A new drink-drive law in Scotland has made it illegal for drivers to have over 50 mg of alcohol in every 100 ml of blood. This means that having a drink in England could put a driver in problems once they cross the border to get into Scotland. According to the Guardian, Holyrood’s justice secretary, Michael Matheson, said Scotland was leading the way in the UK as the reduced limit came into force.
In England and the rest of the United Kingdom, the limit remains at 80 mg of alcohol per 100 ml of blood. Because of the new measures in Scotland, campaigners are calling on Westminster to take a tougher approach against drink-driving.
According to Sky News Online, there are proposals in Northern Ireland to follow suit. But the question of cross-border confusion still remains an issue. However, Scotland’s Justice Secretary Michael Matheson said drivers are responsible for ensuring that they do not break the law.
“People have a responsibility as drivers to make themselves aware of the regulations and rules of the country in which they’re driving. “We have different laws in Scotland over a range of different matters so it’s important that anyone visiting Scotland is made aware of that.”

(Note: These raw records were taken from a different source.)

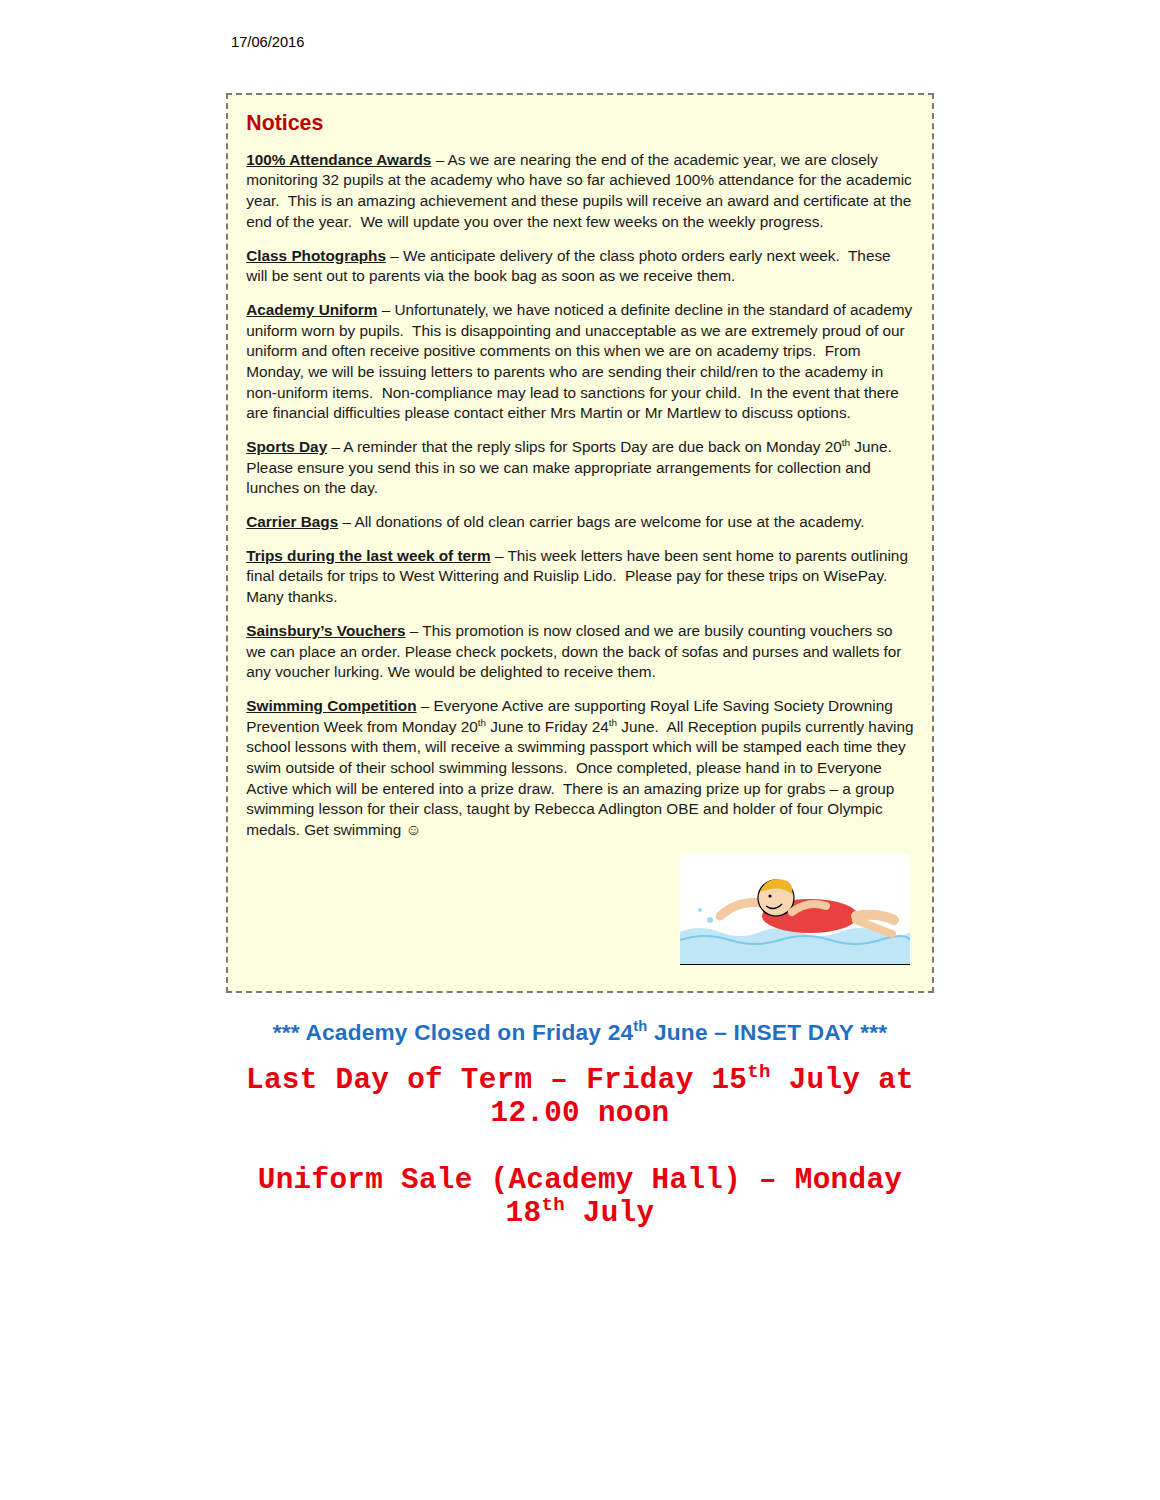17/06/2016
Notices
100% Attendance Awards – As we are nearing the end of the academic year, we are closely monitoring 32 pupils at the academy who have so far achieved 100% attendance for the academic year. This is an amazing achievement and these pupils will receive an award and certificate at the end of the year. We will update you over the next few weeks on the weekly progress.
Class Photographs – We anticipate delivery of the class photo orders early next week. These will be sent out to parents via the book bag as soon as we receive them.
Academy Uniform – Unfortunately, we have noticed a definite decline in the standard of academy uniform worn by pupils. This is disappointing and unacceptable as we are extremely proud of our uniform and often receive positive comments on this when we are on academy trips. From Monday, we will be issuing letters to parents who are sending their child/ren to the academy in non-uniform items. Non-compliance may lead to sanctions for your child. In the event that there are financial difficulties please contact either Mrs Martin or Mr Martlew to discuss options.
Sports Day – A reminder that the reply slips for Sports Day are due back on Monday 20th June. Please ensure you send this in so we can make appropriate arrangements for collection and lunches on the day.
Carrier Bags – All donations of old clean carrier bags are welcome for use at the academy.
Trips during the last week of term – This week letters have been sent home to parents outlining final details for trips to West Wittering and Ruislip Lido. Please pay for these trips on WisePay. Many thanks.
Sainsbury’s Vouchers – This promotion is now closed and we are busily counting vouchers so we can place an order. Please check pockets, down the back of sofas and purses and wallets for any voucher lurking. We would be delighted to receive them.
Swimming Competition – Everyone Active are supporting Royal Life Saving Society Drowning Prevention Week from Monday 20th June to Friday 24th June. All Reception pupils currently having school lessons with them, will receive a swimming passport which will be stamped each time they swim outside of their school swimming lessons. Once completed, please hand in to Everyone Active which will be entered into a prize draw. There is an amazing prize up for grabs – a group swimming lesson for their class, taught by Rebecca Adlington OBE and holder of four Olympic medals. Get swimming ☺
*** Academy Closed on Friday 24th June – INSET DAY ***
Last Day of Term – Friday 15th July at 12.00 noon
Uniform Sale (Academy Hall) – Monday 18th July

The lower limit for alcohol intake puts Scotland right in line with a lot of countries in the European Union. But while some drivers might find the new Scottish law against drink-driving difficult to obey, at least one road safety group in the UK is maintaing that the limit of 80 mg or even 50 mg of alcohol in every 100 ml of blood, should be reduced to 20 mg.

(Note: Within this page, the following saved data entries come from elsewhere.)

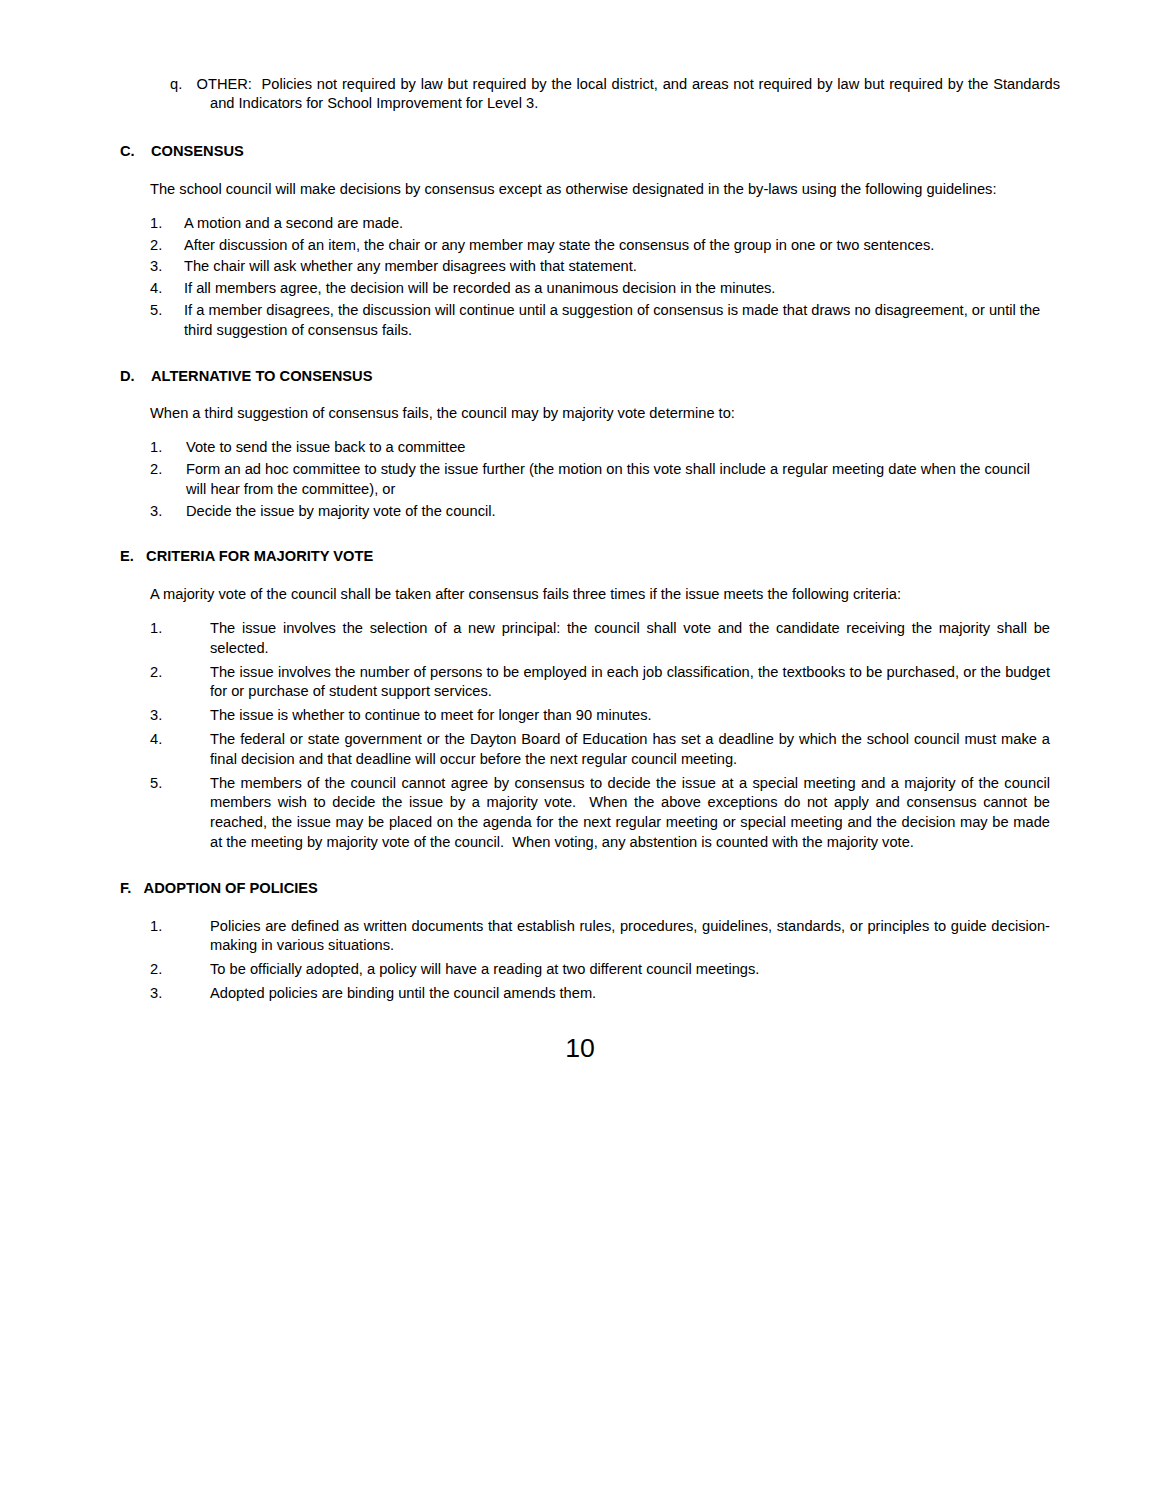q. OTHER: Policies not required by law but required by the local district, and areas not required by law but required by the Standards and Indicators for School Improvement for Level 3.
C. CONSENSUS
The school council will make decisions by consensus except as otherwise designated in the by-laws using the following guidelines:
1. A motion and a second are made.
2. After discussion of an item, the chair or any member may state the consensus of the group in one or two sentences.
3. The chair will ask whether any member disagrees with that statement.
4. If all members agree, the decision will be recorded as a unanimous decision in the minutes.
5. If a member disagrees, the discussion will continue until a suggestion of consensus is made that draws no disagreement, or until the third suggestion of consensus fails.
D. ALTERNATIVE TO CONSENSUS
When a third suggestion of consensus fails, the council may by majority vote determine to:
1. Vote to send the issue back to a committee
2. Form an ad hoc committee to study the issue further (the motion on this vote shall include a regular meeting date when the council will hear from the committee), or
3. Decide the issue by majority vote of the council.
E. CRITERIA FOR MAJORITY VOTE
A majority vote of the council shall be taken after consensus fails three times if the issue meets the following criteria:
1. The issue involves the selection of a new principal: the council shall vote and the candidate receiving the majority shall be selected.
2. The issue involves the number of persons to be employed in each job classification, the textbooks to be purchased, or the budget for or purchase of student support services.
3. The issue is whether to continue to meet for longer than 90 minutes.
4. The federal or state government or the Dayton Board of Education has set a deadline by which the school council must make a final decision and that deadline will occur before the next regular council meeting.
5. The members of the council cannot agree by consensus to decide the issue at a special meeting and a majority of the council members wish to decide the issue by a majority vote. When the above exceptions do not apply and consensus cannot be reached, the issue may be placed on the agenda for the next regular meeting or special meeting and the decision may be made at the meeting by majority vote of the council. When voting, any abstention is counted with the majority vote.
F. ADOPTION OF POLICIES
1. Policies are defined as written documents that establish rules, procedures, guidelines, standards, or principles to guide decision-making in various situations.
2. To be officially adopted, a policy will have a reading at two different council meetings.
3. Adopted policies are binding until the council amends them.
10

Brake’s deputy chief executive, Julie Townsend, said they support further reduction because of the suffering that drink-driving has caused.

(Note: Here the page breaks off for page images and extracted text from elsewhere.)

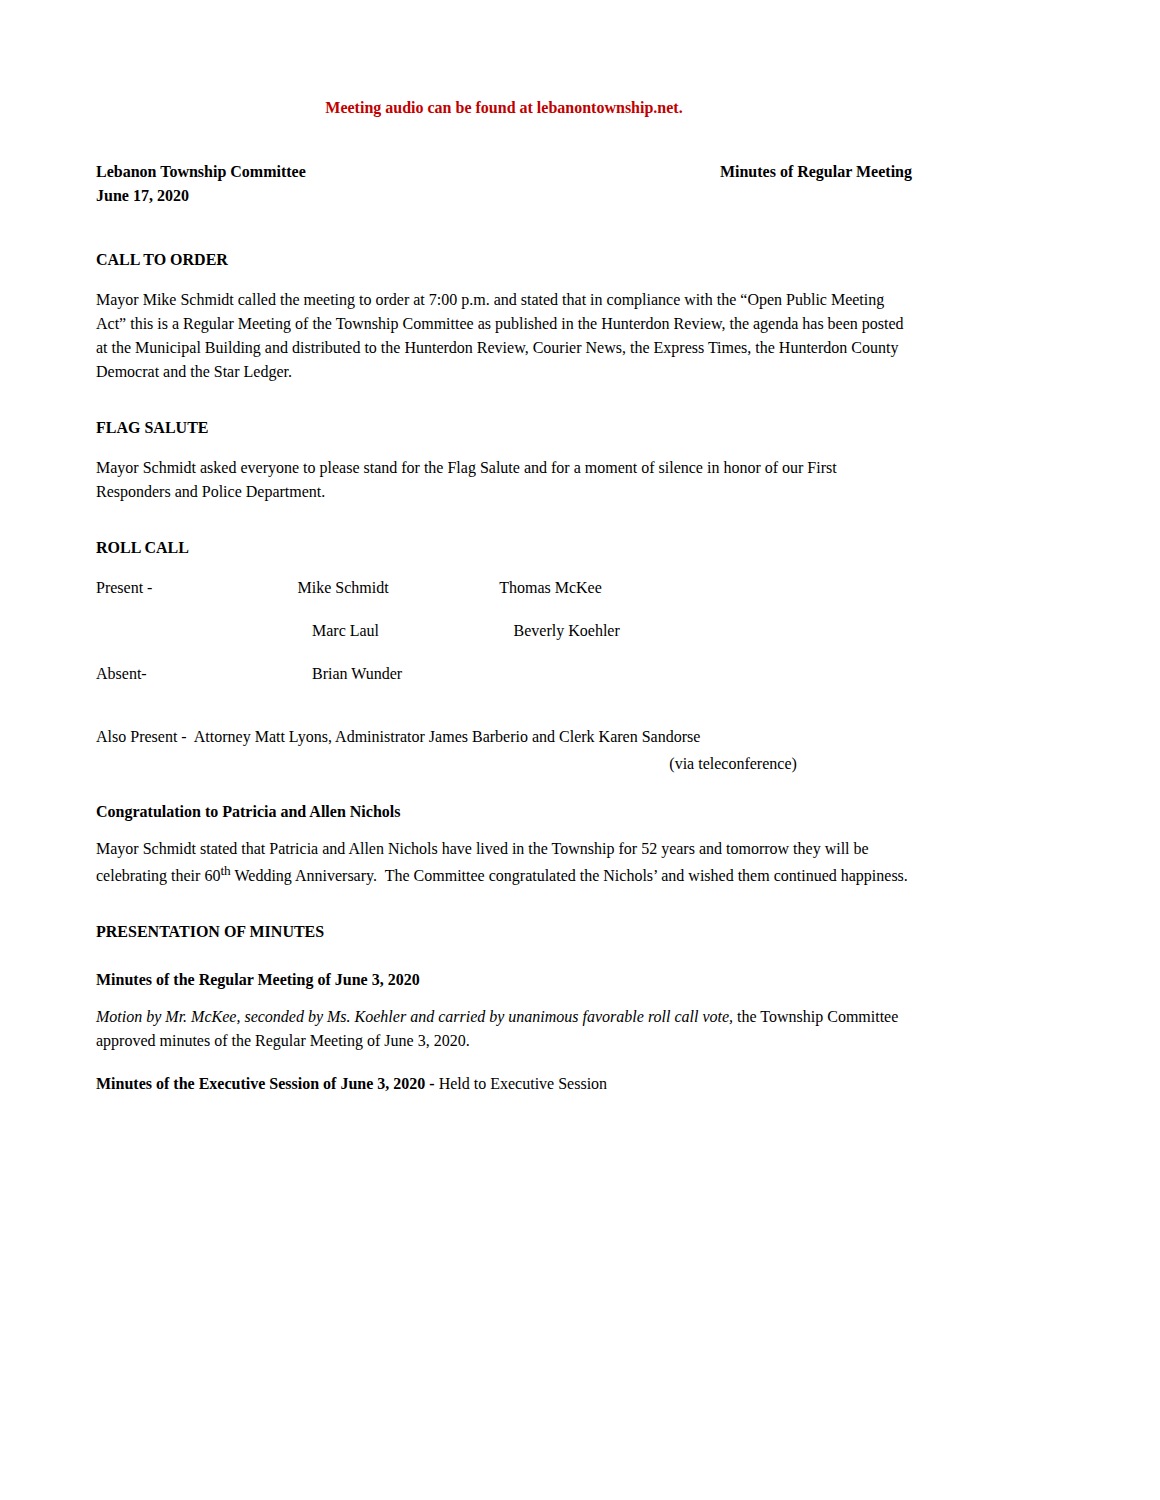Meeting audio can be found at lebanontownship.net.
Lebanon Township Committee
June 17, 2020
Minutes of Regular Meeting
CALL TO ORDER
Mayor Mike Schmidt called the meeting to order at 7:00 p.m. and stated that in compliance with the “Open Public Meeting Act” this is a Regular Meeting of the Township Committee as published in the Hunterdon Review, the agenda has been posted at the Municipal Building and distributed to the Hunterdon Review, Courier News, the Express Times, the Hunterdon County Democrat and the Star Ledger.
FLAG SALUTE
Mayor Schmidt asked everyone to please stand for the Flag Salute and for a moment of silence in honor of our First Responders and Police Department.
ROLL CALL
| Present - | Mike Schmidt | Thomas McKee |
| | Marc Laul | Beverly Koehler |
| Absent- | Brian Wunder | |
Also Present - Attorney Matt Lyons, Administrator James Barberio and Clerk Karen Sandorse
(via teleconference)
Congratulation to Patricia and Allen Nichols
Mayor Schmidt stated that Patricia and Allen Nichols have lived in the Township for 52 years and tomorrow they will be celebrating their 60th Wedding Anniversary. The Committee congratulated the Nichols’ and wished them continued happiness.
PRESENTATION OF MINUTES
Minutes of the Regular Meeting of June 3, 2020
Motion by Mr. McKee, seconded by Ms. Koehler and carried by unanimous favorable roll call vote, the Township Committee approved minutes of the Regular Meeting of June 3, 2020.
Minutes of the Executive Session of June 3, 2020 - Held to Executive Session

“As a charity that supports bereaved and injured road crash victims, we witness the suffering that drink and drug-driving inflict, and appeal to everyone to help put a stop to it. Drink and drug-driving deaths and injuries are cruel and needless, ending and ruining lives and leaving traumatised families to pick up the pieces. If you’re driving home from celebrations this festive season, it’s vital you take your responsibility for people’s safety seriously, and stay completely off booze and drugs. It’s a fact that even small amounts of alcohol or drugs increase your risk of crashing. We welcome the new lower limit in Scotland as a positive stepping stone towards zero-tolerance.”
Drink-drive issues are prevalent in many countries including the U.S. An Inquisitr report in July said that a Texas Appeals Court jusge who was caught speeding was arrested for drunk-driving.
But as Scotland’s new drink-drive law goes into force, it is apparently in-line with what citizens want, as a new study has shown that 79 per cent of Scottish motorists support the reduction.